# Need a real time program for your PLing meet cheap?



## chicken_hawk (Nov 16, 2014)

Hey guys, I am just trying to help a buddy out and your meet director as well.  A friend of mine who writes programming and developed this for a meet his gym was hosting, but can easily be tweaked to fit any meet. He is just trying to recoup some of his hosting fees and maybe a little time. Anyway, you can see all the features below and it is pretty kick ass as you can follow the meet in real time from your cell phone. Take a look and if interested just lmk,
Hawk

Hi Jim,



Below is a copy of an email that was sent to all registered north of the border lifters. It will give you some insight into the meet management site. One thing not outlined below is all of the administration features which are really a much larger part of the overall system. We can talk about them at some point.



-----------------------

Thank you for registering for the 2014 North of the Border powerlifting meet hosted by the Sweatt Shop! Our aim is to provide the absolute best meet experience for our lifters. Therefore, we've developed a state of the art web application for meet management. This application provides lifters with meet status information in real time so they can better plan their warm ups and attempts. Additionally, anyone, anywhere in the world can access meet results in real time. All of this information is available via any computer, tablet, or smart phone with a web browser by navigating to 2014 North of the Border. Below is a summary of features.

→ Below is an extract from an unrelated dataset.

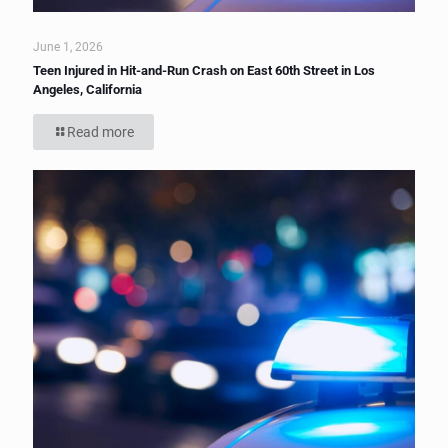
June 1, 2026
Teen Injured in Hit-and-Run Crash on East 60th Street in Los
Angeles, California
Read more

1) Registration - You can edit your registration details right up until you weigh in by logging in and selecting the registration menu item.

2014 North of the Border



2) Roster - The roster has a full list of registered athletes along with their sex, event, division, sub division, and weight class (note: everything is subject to change up until weigh in). It is possible to filter the roster by using the drop down lists and text boxes at the top of the data table. Use this page to see who you are competing against.

2014 North of the Border



3) Flights - Once flights are posted (the night before the meet), they are available via the flights page. Please note that flights are subject to change up to a half hour before the start of the meet.

2014 North of the Border



4) Live Status - The live status page shows the progression of the meet in real time. Come here to see the current lifter, lift, attempt, and weight in order to effectively time your warm ups. Additionally, the next 10 lifters scheduled for the platform are available here.

2014 North of the Border



5) Results - The very second an attempt is turned in or the judges pass judgement, the results are available via the results page. Come here to compare your lifts, as well as your coefficient score, to your competition.

2014 North of the Border



If you are logged in, all your information will be highlighted in blue to make it easy to locate.



This is the first version of the site and we hope to expand it and use it to run many Sweatt Shop meets in the future. Please don't hesitate to let us know about any issues or suggestions you have for making the site better.



Good luck at the meet!



Sweatt Shop


----------